-- MATERIAL FOR THIS TASK --
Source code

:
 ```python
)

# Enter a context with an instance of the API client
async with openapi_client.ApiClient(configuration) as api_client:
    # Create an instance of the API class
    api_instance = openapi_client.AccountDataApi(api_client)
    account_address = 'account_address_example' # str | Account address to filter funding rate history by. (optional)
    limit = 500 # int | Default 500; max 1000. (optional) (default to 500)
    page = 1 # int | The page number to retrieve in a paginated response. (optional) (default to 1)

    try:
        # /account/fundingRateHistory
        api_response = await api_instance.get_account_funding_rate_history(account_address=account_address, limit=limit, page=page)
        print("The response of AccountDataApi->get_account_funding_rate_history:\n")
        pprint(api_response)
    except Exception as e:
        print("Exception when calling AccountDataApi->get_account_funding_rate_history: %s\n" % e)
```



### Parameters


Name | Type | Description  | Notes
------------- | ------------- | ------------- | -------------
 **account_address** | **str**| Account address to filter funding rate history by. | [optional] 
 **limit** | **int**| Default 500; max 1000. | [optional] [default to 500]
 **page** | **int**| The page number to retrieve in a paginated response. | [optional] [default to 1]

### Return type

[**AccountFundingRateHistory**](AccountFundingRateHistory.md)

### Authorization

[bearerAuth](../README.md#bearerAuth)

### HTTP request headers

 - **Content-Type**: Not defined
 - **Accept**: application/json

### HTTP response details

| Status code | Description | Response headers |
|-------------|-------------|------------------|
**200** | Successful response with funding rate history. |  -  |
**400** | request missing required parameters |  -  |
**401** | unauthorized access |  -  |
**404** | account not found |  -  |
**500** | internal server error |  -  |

-- WORK TO BE COMPLETED --
The answer must be every entry, reproduced exactly.

-- PROBLEM SOLUTION --
Source code

:
 ```python
)

# Enter a context with an instance of the API client
async with openapi_client.ApiClient(configuration) as api_client:
    # Create an instance of the API class
    api_instance = openapi_client.AccountDataApi(api_client)
    account_address = 'account_address_example' # str | Account address to filter funding rate history by. (optional)
    limit = 500 # int | Default 500; max 1000. (optional) (default to 500)
    page = 1 # int | The page number to retrieve in a paginated response. (optional) (default to 1)

    try:
        # /account/fundingRateHistory
        api_response = await api_instance.get_account_funding_rate_history(account_address=account_address, limit=limit, page=page)
        print("The response of AccountDataApi->get_account_funding_rate_history:\n")
        pprint(api_response)
    except Exception as e:
        print("Exception when calling AccountDataApi->get_account_funding_rate_history: %s\n" % e)
```



### Parameters


Name | Type | Description  | Notes
------------- | ------------- | ------------- | -------------
 **account_address** | **str**| Account address to filter funding rate history by. | [optional] 
 **limit** | **int**| Default 500; max 1000. | [optional] [default to 500]
 **page** | **int**| The page number to retrieve in a paginated response. | [optional] [default to 1]

### Return type

[**AccountFundingRateHistory**](AccountFundingRateHistory.md)

### Authorization

[bearerAuth](../README.md#bearerAuth)

### HTTP request headers

 - **Content-Type**: Not defined
 - **Accept**: application/json

### HTTP response details

| Status code | Description | Response headers |
|-------------|-------------|------------------|
**200** | Successful response with funding rate history. |  -  |
**400** | request missing required parameters |  -  |
**401** | unauthorized access |  -  |
**404** | account not found |  -  |
**500** | internal server error |  -  |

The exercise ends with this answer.